(DOCUMENT PASSAGE)
-
Notifications
You must be signed in to change notification settings - Fork 58
Script Format
This is the documentation for Faunus 0.4.
Faunus was merged into Titan and renamed Titan-Hadoop in version 0.5.
Documentation for the latest Titan version is available at http://s3.thinkaurelius.com/docs/titan/current.
-
InputFormat:
com.thinkaurelius.faunus.formats.script.ScriptInputFormat
-
OutputFormat:
com.thinkaurelius.faunus.formats.script.ScriptOutputFormat
ScriptInputFormat
and ScriptOutputFormat
take an arbitrary Gremlin script and use that script to either read or write FaunusVertex
objects, respectively. This can be considered the most general InputFormat
/OutputFormat
possible in that Faunus uses the user provided script for all reading/writing.
The data below represents an adjacency list representation of an untyped, directed graph. First line reads, “vertex 0 has no outgoing edges.” The second line reads, “vertex 1 has an outgoing edge to vertices 4, 3, 2, and 0.”
0:
1:4,3,2,0
2:5,3,1
3:11,6,1,2
4:
5:
6:
7:8,9,10,11,1
8:
9:
10:
11:6
There is no corresponding InputFormat
that can parse this particular file (or some adjacency list variant of it). As such, ScriptInputFormat
can be used. With ScriptInputFormat
a Gremlin-Groovy script is stored in HDFS and leveraged by each mapper in the Faunus job. The Gremlin-Groovy script must have the following method defined:
def boolean read(FaunusVertex vertex, String line) { ... }
An appropriate read()
(End DOCUMENT PASSAGE)
(EXCERPTED DATA)
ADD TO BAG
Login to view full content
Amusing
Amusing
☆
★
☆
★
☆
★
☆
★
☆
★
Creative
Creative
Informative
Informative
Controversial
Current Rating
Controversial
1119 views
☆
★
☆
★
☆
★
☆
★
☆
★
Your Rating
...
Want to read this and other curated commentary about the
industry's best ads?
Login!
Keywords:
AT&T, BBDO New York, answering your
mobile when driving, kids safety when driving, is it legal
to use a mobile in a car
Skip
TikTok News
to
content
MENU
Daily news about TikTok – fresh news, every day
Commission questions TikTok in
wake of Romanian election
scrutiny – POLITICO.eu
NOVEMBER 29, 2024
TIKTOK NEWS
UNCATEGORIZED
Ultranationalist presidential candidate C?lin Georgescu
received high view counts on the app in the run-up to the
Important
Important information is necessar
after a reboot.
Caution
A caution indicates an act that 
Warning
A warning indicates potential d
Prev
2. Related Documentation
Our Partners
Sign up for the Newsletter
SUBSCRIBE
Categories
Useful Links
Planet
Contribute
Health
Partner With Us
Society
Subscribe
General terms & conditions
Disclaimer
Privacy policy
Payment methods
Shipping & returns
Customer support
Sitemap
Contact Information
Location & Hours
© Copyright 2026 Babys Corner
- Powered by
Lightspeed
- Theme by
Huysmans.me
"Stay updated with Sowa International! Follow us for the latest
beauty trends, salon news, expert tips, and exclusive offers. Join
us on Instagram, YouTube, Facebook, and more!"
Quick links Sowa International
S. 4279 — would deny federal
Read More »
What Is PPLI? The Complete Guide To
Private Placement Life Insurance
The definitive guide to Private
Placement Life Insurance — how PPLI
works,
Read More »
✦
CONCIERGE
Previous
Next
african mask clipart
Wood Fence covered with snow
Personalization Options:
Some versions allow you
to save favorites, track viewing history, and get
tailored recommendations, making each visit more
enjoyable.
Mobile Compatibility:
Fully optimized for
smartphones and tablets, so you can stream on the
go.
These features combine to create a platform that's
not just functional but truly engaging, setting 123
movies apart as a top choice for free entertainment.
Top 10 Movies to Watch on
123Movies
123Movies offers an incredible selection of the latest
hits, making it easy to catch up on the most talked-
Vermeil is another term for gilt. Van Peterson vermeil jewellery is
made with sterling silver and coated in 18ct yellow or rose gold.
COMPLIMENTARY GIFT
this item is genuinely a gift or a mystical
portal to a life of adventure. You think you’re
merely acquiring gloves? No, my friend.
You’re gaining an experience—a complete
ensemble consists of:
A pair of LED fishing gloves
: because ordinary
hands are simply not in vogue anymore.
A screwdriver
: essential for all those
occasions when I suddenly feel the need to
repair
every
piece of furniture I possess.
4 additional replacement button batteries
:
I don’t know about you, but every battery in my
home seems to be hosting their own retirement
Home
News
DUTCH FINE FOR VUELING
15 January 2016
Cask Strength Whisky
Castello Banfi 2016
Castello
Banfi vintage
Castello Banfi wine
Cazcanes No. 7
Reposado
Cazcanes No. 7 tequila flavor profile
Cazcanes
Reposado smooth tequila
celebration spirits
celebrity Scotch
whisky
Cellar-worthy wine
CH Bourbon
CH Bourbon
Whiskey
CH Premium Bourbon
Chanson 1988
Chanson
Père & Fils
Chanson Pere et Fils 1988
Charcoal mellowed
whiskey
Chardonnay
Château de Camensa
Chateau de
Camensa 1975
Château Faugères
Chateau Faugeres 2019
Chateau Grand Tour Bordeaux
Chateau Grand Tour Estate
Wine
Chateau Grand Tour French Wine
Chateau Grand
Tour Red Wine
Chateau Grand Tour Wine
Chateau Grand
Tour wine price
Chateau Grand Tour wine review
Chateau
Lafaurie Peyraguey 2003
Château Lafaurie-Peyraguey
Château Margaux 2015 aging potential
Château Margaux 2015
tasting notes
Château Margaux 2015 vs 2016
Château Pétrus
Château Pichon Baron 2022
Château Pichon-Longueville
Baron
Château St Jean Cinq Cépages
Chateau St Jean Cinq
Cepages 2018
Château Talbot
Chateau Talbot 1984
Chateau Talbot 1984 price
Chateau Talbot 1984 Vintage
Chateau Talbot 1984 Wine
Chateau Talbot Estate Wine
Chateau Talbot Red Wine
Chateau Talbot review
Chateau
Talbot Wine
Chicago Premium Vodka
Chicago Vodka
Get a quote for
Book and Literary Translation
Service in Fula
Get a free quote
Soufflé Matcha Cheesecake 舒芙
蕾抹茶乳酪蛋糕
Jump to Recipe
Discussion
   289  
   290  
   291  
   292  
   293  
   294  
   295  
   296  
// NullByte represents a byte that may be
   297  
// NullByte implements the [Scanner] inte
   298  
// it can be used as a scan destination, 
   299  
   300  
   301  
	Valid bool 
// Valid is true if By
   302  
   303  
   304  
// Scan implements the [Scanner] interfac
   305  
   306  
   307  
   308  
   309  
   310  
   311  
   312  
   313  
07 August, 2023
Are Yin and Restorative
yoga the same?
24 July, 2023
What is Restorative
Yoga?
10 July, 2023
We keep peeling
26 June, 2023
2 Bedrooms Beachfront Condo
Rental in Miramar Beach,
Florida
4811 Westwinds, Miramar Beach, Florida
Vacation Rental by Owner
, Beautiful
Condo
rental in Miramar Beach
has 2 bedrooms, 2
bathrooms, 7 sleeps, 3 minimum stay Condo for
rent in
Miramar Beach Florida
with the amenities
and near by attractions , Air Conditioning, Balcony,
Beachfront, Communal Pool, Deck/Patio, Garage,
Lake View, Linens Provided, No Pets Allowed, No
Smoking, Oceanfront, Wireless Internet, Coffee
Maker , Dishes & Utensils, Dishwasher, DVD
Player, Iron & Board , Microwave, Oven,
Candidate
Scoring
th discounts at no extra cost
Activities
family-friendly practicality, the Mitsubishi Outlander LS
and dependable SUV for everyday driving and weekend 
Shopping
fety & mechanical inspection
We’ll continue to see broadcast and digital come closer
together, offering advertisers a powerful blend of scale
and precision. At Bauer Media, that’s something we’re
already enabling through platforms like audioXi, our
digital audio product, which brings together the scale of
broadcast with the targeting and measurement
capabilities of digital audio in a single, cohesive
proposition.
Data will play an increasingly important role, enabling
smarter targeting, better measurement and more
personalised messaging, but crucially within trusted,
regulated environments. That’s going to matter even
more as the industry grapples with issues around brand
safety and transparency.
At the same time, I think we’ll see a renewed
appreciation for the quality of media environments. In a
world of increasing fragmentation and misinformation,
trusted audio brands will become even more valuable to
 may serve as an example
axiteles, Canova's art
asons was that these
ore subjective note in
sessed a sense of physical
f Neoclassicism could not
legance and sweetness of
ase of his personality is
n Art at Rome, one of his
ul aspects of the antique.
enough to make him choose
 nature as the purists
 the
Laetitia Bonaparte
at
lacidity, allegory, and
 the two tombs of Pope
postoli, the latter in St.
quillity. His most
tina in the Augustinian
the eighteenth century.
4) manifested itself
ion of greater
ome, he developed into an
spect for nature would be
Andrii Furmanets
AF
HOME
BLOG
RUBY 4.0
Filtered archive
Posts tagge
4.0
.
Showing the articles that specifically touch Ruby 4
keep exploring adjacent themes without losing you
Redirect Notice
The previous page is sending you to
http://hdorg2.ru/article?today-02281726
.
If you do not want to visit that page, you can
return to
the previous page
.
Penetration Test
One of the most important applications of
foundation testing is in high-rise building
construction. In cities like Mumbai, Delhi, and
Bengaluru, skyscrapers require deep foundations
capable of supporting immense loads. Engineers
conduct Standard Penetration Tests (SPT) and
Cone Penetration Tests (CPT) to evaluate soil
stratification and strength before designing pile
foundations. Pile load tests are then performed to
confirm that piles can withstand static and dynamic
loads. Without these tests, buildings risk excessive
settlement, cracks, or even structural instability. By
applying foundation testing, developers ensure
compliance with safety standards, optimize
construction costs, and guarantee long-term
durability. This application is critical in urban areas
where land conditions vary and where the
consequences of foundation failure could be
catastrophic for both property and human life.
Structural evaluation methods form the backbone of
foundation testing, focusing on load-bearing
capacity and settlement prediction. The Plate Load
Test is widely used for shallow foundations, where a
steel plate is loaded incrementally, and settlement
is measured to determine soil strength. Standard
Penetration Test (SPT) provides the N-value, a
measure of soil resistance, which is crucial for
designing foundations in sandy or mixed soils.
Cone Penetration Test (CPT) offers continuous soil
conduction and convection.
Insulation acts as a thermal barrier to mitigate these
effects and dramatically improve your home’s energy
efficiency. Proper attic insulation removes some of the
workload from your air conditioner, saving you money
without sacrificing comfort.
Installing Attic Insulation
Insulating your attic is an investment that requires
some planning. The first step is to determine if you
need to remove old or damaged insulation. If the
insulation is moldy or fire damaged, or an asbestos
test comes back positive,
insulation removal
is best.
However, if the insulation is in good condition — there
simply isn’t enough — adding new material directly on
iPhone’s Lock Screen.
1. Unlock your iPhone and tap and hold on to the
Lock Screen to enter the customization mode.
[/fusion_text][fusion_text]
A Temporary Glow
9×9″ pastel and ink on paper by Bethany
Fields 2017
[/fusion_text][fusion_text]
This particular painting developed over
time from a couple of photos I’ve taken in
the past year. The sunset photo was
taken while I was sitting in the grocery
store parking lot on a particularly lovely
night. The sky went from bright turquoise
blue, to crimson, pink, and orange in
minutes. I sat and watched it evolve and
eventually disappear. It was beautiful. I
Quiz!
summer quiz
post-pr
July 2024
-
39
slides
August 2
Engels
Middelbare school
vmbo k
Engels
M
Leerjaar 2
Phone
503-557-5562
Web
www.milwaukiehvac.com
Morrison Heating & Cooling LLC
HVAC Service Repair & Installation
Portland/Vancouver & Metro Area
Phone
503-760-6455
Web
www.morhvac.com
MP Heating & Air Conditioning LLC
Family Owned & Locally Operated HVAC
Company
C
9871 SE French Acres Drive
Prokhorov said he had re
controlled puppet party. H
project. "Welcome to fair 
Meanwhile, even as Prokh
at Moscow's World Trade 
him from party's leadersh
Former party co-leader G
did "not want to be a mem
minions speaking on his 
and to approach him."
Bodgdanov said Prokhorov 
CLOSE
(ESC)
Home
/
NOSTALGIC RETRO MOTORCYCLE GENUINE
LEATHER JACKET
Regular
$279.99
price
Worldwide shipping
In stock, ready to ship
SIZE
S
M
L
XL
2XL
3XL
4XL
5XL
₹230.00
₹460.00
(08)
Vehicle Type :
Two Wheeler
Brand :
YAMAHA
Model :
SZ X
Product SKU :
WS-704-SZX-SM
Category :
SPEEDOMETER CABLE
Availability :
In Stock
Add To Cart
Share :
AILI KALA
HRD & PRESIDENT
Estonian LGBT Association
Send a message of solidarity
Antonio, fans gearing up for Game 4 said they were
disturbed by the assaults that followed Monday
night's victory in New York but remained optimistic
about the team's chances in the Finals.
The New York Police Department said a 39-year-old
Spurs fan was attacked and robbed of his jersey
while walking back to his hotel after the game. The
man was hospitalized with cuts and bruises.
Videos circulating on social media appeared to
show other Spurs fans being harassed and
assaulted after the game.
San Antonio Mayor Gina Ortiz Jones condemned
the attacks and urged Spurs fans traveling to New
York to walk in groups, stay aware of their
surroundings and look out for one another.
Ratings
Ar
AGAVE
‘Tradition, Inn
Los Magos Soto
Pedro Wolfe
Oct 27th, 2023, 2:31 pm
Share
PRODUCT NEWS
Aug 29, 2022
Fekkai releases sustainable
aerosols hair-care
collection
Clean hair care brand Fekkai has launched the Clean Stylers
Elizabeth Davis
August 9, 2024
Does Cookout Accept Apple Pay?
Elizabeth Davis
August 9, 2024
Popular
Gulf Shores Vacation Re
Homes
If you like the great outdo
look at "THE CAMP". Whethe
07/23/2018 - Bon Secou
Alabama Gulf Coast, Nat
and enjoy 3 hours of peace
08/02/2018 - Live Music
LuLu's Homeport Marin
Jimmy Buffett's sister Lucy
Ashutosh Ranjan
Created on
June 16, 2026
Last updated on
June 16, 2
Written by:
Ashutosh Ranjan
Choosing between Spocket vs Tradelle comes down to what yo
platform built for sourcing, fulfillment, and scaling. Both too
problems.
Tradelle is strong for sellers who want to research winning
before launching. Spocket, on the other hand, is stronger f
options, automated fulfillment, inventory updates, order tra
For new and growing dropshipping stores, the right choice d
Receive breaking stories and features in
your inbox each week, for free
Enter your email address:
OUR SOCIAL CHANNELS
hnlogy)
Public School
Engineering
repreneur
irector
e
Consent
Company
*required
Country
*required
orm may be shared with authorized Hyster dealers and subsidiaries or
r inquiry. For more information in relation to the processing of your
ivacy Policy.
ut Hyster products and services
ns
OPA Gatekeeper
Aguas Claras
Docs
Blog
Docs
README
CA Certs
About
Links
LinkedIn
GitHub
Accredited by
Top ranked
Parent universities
(End EXCERPTED DATA)
#### GOAL OF THE EXERCISE
Set down, word for word, the portion of the Faunus Script Format documentation that starts with "Faunus was merged" and goes on through "available at http://s3.thinkaurelius.com/docs/titan/current.".

#### ANSWER TO THIS TASK
Faunus was merged into Titan and renamed Titan-Hadoop in version 0.5.
Documentation for the latest Titan version is available at http://s3.thinkaurelius.com/docs/titan/current.